Chapter 16, the last chapter in this part, describes Baril's and Bellahsene's experiences in designing and managing an XML data warehouse. They propose the use of a view model and a graphical tool for the warehouse specification. Views defined in the warehouse allow filtering and restructuring of XML sources. The warehouse is defined as a set of materialized views, and it provides a mediated schema that constitutes a uniform query interface. They also discuss mapping techniques to store XML data using a relational database system without redundancies and with optimized storage space. Finally, the DAWAX system implementing these concepts is presented.

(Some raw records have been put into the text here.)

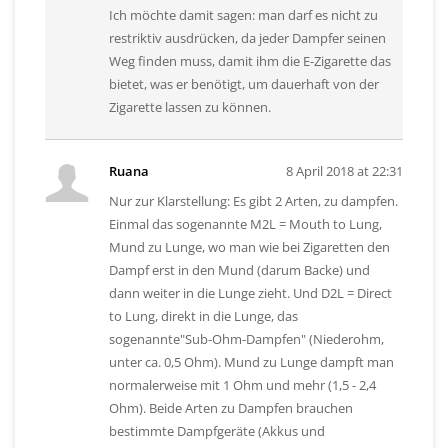
Ich möchte damit sagen: man darf es nicht zu
restriktiv ausdrücken, da jeder Dampfer seinen
Weg finden muss, damit ihm die E-Zigarette das
bietet, was er benötigt, um dauerhaft von der
Zigarette lassen zu können.
Ruana
8 April 2018 at 22:31
Nur zur Klarstellung: Es gibt 2 Arten, zu dampfen.
Einmal das sogenannte M2L = Mouth to Lung,
Mund zu Lunge, wo man wie bei Zigaretten den
Dampf erst in den Mund (darum Backe) und
dann weiter in die Lunge zieht. Und D2L = Direct
to Lung, direkt in die Lunge, das
sogenannte"Sub-Ohm-Dampfen" (Niederohm,
unter ca. 0,5 Ohm). Mund zu Lunge dampft man
normalerweise mit 1 Ohm und mehr (1,5 - 2,4
Ohm). Beide Arten zu Dampfen brauchen
bestimmte Dampfgeräte (Akkus und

XML database management systems face the same stringent efficiency and perfor-mance requirements as any other database technology. Therefore, the final part of this book is devoted to a discussion of benchmarks and performance analyses of such systems.

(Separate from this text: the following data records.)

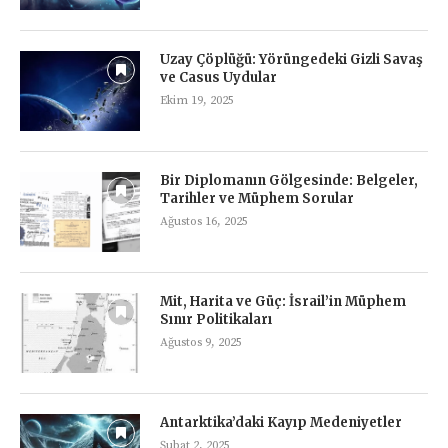
Uzay Çöplüğü: Yörüngedeki Gizli Savaş
ve Casus Uydular
Ekim 19, 2025
Bir Diplomanın Gölgesinde: Belgeler,
Tarihler ve Müphem Sorular
Ağustos 16, 2025
Mit, Harita ve Güç: İsrail’in Müphem
Sınır Politikaları
Ağustos 9, 2025
Antarktika’daki Kayıp Medeniyetler
Şubat 2, 2025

Chapter 17 focuses on the need to design and adopt benchmarks to allow comparative performance analyses of the fast-growing number of XML database management systems. Here Bressan and his colleagues describe three existing benchmarks for this purpose, namely XOO7, XMach-1, and XMark. They present the database and queries for each of the three benchmarks and compare them against four quality attributes: simplicity, relevance, portability, and scalability. The discussion is aimed at identifying challenges facing the definition of a complete benchmark for XML database management systems.
In Chapter 18, Patel and Jagadish describe a benchmark that is aimed at measuring lower-level operations than those described in Chapter 17. The inspiration for their work is the Wisconsin Benchmark that was used to measure the performance of relational database systems in the early 1980s.

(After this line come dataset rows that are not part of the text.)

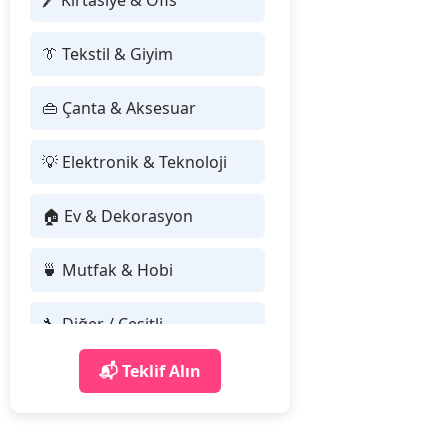
🖊 Kırtasiye & Ofis
👔 Tekstil & Giyim
👜 Çanta & Aksesuar
💡 Elektronik & Teknoloji
🏠 Ev & Dekorasyon
🍵 Mutfak & Hobi
🔧 Diğer / Çeşitli
📬 Teklif Alın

Schmauch and Fellhauer describe a detailed performance analysis in Chapter 19. They compare the time and space consumed by a range of XML data management approaches: relational databases, object-oriented databases, directory servers, and native XML databases. XML documents are converted to DOM trees, hence reducing the problem to storing and extracting trees. Instead of using a particular benchmark, they derive their test suite from general requirements that the storage of XML documents has to meet. Different-sized XML documents are stored using the four types of systems, selected fragments and complete documents are extracted, and the disk space is used and performance is measured. Similar to the next chapter, Chapter 20, the authors offer a thorough set of empirical results. They also provide detailed insight into existing XML data management approaches using the four systems analyzed. Finally, the experiences presented in the chapter are used as a basis to derive guidelines for benchmarking XML data management systems.
In Chapter 20, Fong, Wong, and Fong present a comparative performance analysis of a native XML database and a relational database extended with XML data management features. They do not use any existing benchmarks but instead devise their own methodology and database. The key contribution of this chapter is a detailed set of empirical results presented as bar graphs.